A few pages into Laird Norton Wealth Management’s employee book club pick for June, Roger Rosenblatt’s “Making Toast,” I realized this book was about an acute life transition. Written like entries in a journal, Rosenblatt gives a very personal account of his family’s experience when his 38-year-old daughter, Amy, died of an undetected heart issue. In response to Amy’s sudden death, the author and his wife dropped the life they had planned to live in retirement, packed up, and moved in with their son-in-law to help care for their three grandchildren. The book captures the mourning period of the six survivors as they navigate their new family arrangement.
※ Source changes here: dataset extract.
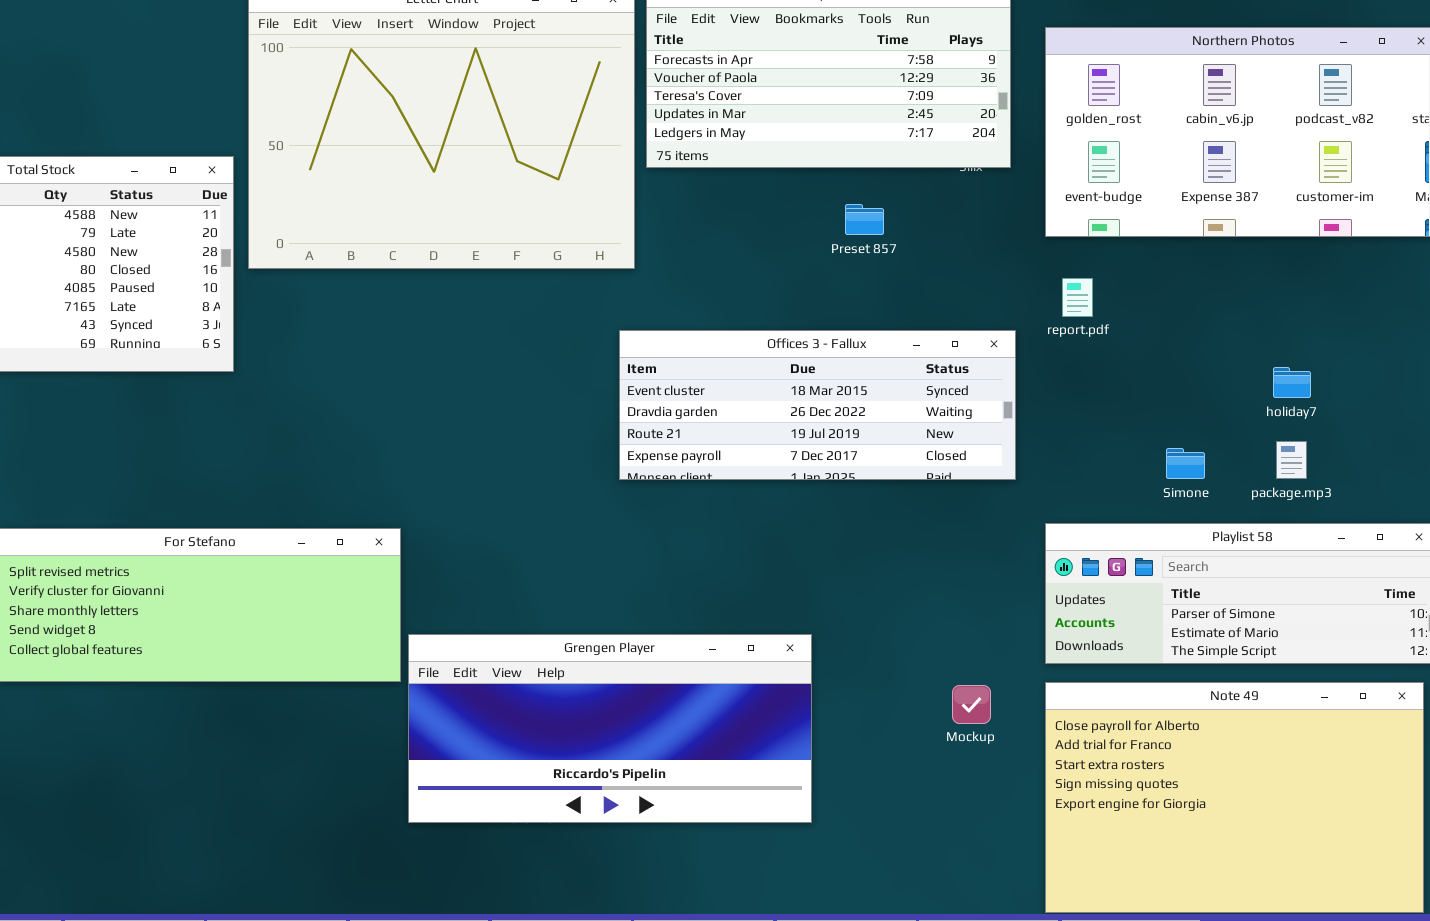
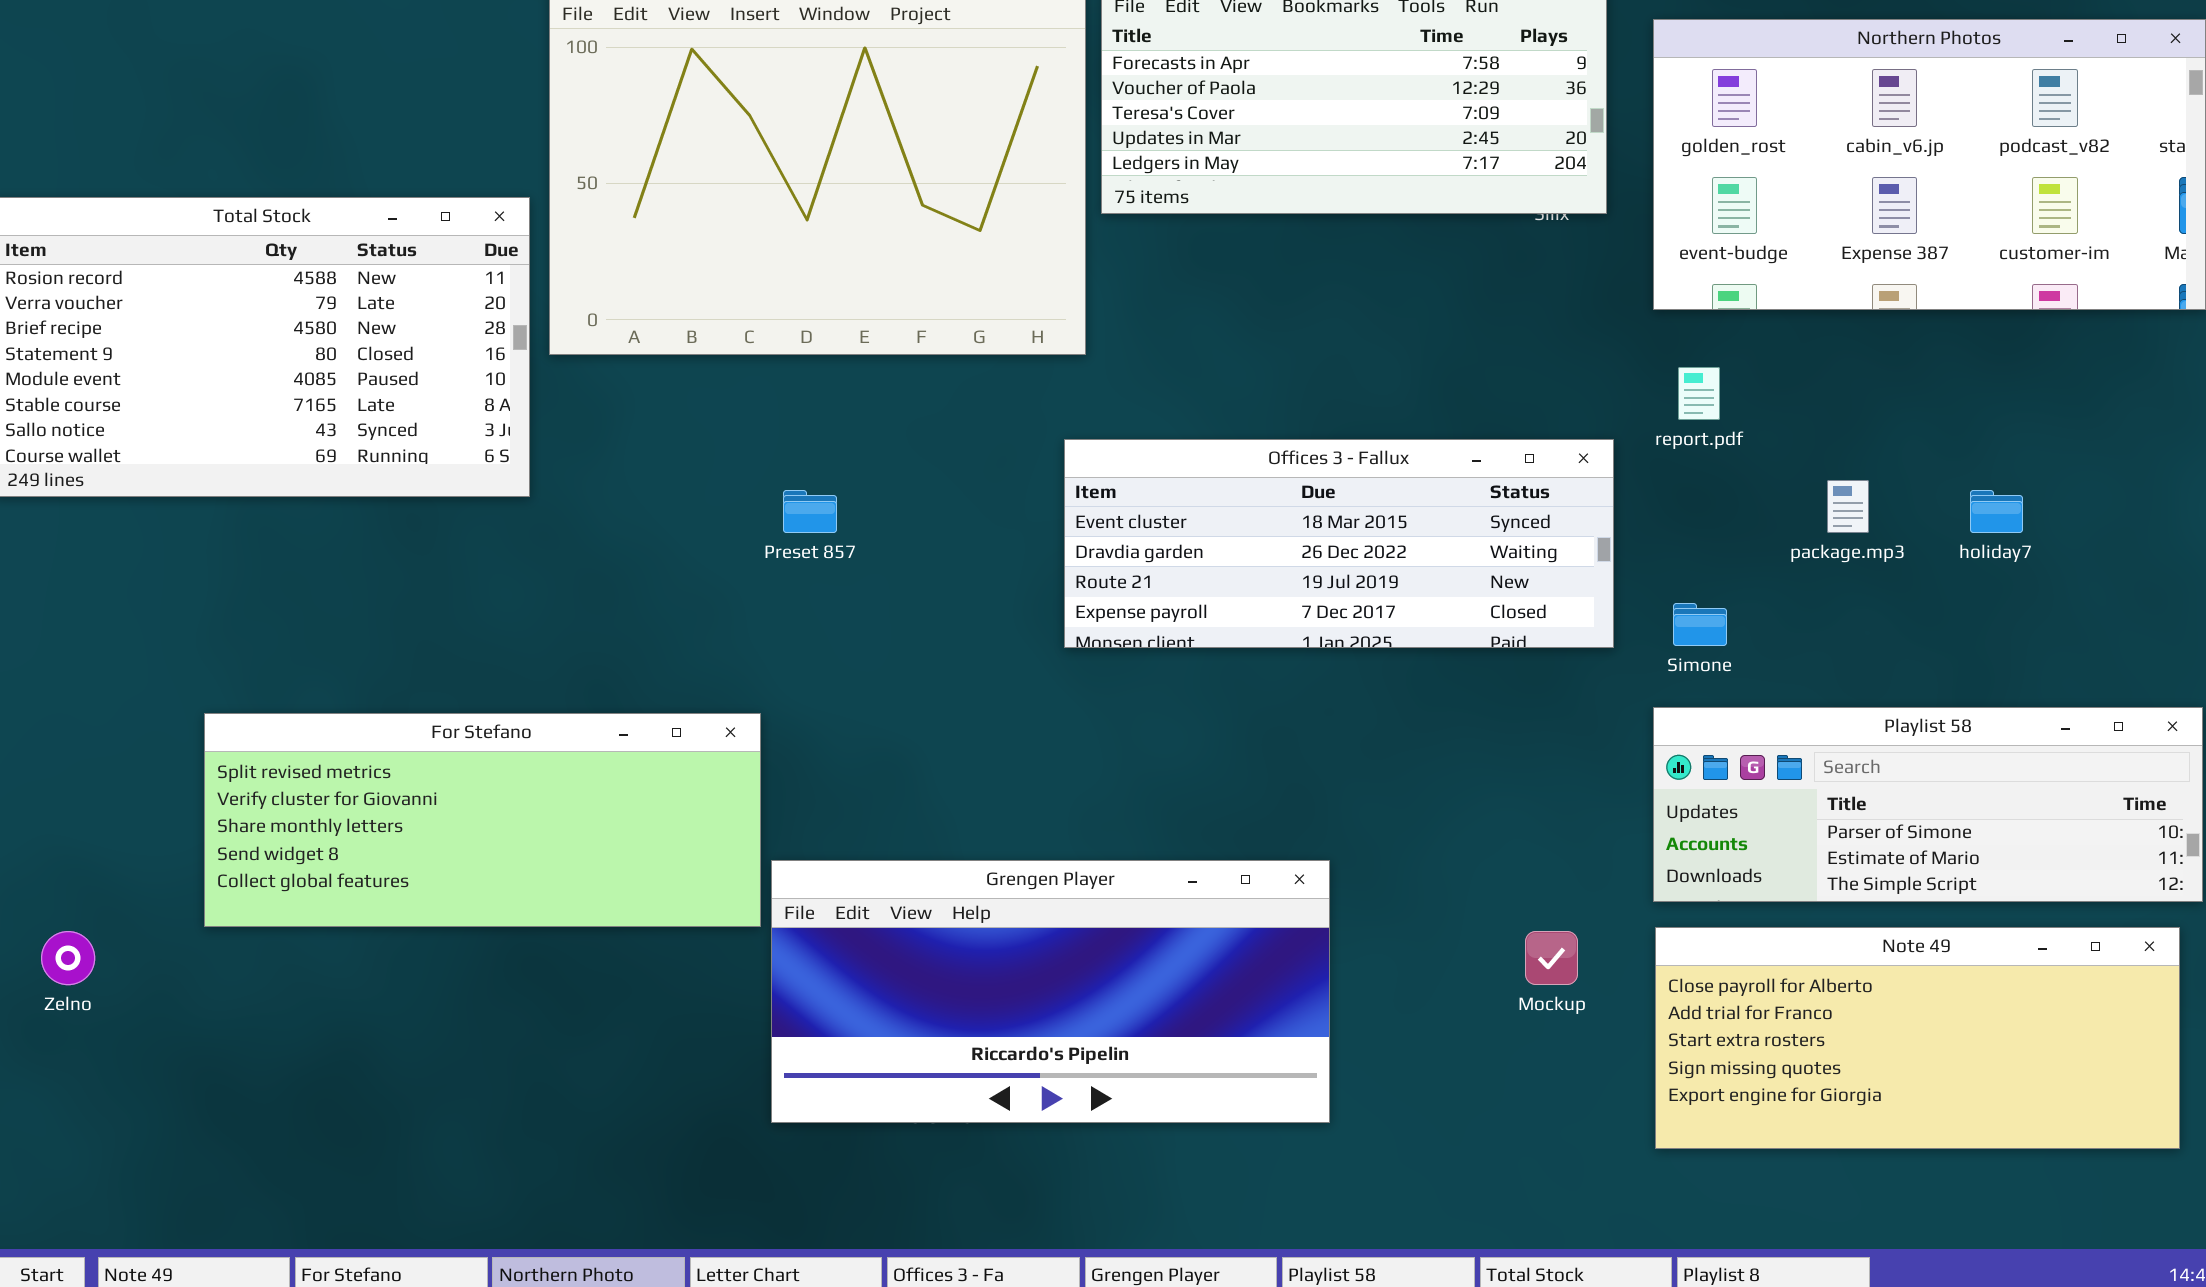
Preset 857: [845,204,884,235] -> [783,490,837,533], moved
package.mp3: [1276,441,1307,479] -> [1827,480,1869,533], moved
Simone: [1166,448,1205,479] -> [1673,603,1727,646], moved
Note 49: [1045,682,1424,913] -> [1655,927,2180,1149], resized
Although sorrowful at times, Rosenblatt shares the subtle and beautiful details of community support, family togetherness and his grandchildren’s development in the context of the loss of their mother. Toward the end of the book, Rosenblatt quotes and comments on a letter from Auschwitz:
“If there have been, at various times, trifling misunderstandings in our life, now I see how one was unable to value the passing time.’ As far as I can tell, this is how to live – to value the passing time.”
Rosenblatt writes about one of Amy’s last voicemail messages. When reading the print version of her final words, our book club couldn’t help wondering if she would have left a different message had she known that she was going to die shortly. After little debate, we collectively agreed that her light-hearted message about holiday shopping for her nephews might have been exactly what she would have wanted as her parting words, a perfect example of just enjoying the passing time.
We talk a lot in our business and on this blog about planning for the future – life insurance, estate documents, legacy planning, retirement savings – and the principal reason driving these arrangements for the future is to afford ourselves freedom to enjoy the present. “Making Toast” is a poignant reminder of just how important this is. We enjoyed this book and hope you consider reading it.